Worldwide, women and girls continue to suffer violence inside and outside of their homes, often at the hands of intimate partners or persons of trust. Gender-based violence, particularly sexual violence, has also become a troubling and persistent feature in situations of armed conflict. Stopping violations of women’s human rights is a moral imperative and one which we must come together to combat. The impact of such a scourge on society — psychological, physical, and economic — cannot be overstated. Addressing this persistent violation can also reverse the economic impact of significantly lower productivity and higher health care costs - funds drained away on a preventable problem.
The Secretary-General’s Campaign UNiTE to End Violence against Women has given new impetus to efforts to end violence against women. More than 130 countries now have laws against domestic violence, but more needs to be done to enforce them and counter impunity. More men and men’s organizations are joining in the campaign to end violence against women and girls, but we need to combat attitudes and behaviours that permit or even encourage this violence. We need services so that the millions of women and girls who survive abuse every year can recover and secure justice. We must hold perpetrators to account. We must intensify prevention efforts, so that someday we will no longer need to meet on 25 November and call for ending violence against women.
Joining in the efforts to stop violence is everybody’s responsibility. Governments, private enterprises, civil society groups, communities and individual citizens can all make essential contributions. Men and boys must be active in encouraging respect for women and zero tolerance for violence. Cultural and religious leaders can send clear messages about the value of a world free of violence against women.
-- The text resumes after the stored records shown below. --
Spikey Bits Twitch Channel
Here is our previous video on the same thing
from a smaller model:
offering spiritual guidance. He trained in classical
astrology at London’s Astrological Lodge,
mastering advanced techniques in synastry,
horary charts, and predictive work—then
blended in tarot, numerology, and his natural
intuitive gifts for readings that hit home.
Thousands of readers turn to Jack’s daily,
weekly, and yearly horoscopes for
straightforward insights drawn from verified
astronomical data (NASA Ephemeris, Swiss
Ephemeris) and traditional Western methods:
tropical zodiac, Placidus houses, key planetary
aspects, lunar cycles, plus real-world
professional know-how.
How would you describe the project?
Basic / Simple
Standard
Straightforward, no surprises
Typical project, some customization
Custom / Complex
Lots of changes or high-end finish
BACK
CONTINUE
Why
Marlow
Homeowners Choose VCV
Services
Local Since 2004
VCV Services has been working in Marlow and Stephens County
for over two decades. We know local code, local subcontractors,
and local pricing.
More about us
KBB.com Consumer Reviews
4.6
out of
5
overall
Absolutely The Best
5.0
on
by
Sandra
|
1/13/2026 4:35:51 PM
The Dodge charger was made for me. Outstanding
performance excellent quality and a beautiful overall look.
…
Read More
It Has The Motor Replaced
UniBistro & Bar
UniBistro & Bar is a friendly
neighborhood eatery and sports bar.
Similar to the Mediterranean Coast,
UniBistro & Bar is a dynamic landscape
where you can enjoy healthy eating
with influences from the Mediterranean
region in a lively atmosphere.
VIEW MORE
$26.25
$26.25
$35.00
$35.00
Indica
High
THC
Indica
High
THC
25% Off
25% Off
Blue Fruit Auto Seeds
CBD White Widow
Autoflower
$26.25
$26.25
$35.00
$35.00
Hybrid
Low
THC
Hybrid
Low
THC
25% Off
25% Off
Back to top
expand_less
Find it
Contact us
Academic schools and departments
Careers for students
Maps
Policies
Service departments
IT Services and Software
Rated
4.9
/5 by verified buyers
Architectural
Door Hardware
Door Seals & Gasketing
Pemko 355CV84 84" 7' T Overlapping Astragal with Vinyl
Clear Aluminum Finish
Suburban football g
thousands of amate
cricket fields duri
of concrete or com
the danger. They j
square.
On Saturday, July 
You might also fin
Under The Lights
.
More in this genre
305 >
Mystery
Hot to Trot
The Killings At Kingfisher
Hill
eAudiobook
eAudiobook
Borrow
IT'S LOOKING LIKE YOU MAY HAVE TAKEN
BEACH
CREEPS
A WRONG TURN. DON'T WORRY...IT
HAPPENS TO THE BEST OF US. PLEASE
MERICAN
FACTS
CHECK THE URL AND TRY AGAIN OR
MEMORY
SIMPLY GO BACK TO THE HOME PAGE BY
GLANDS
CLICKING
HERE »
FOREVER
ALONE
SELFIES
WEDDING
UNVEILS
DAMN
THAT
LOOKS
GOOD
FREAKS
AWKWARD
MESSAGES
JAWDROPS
As we come together to end violence, a core part of our responsibility must be providing enough resources. So far, this investment has been inadequate. Last year, the UN Trust Fund to End Violence against Women met only 3 percent of the requests it received for programmes vital to progress. The fund has a US$100 million annual funding goal that we can all strive to reach. These funds will go to governments, civil society groups and UN agencies at the forefront of advocacy and innovation to end violence against women and girls.
Step by step, we can work together towards the day when all women live free from violence and realize their full potential as powerful agents for thriving, peaceful societies./.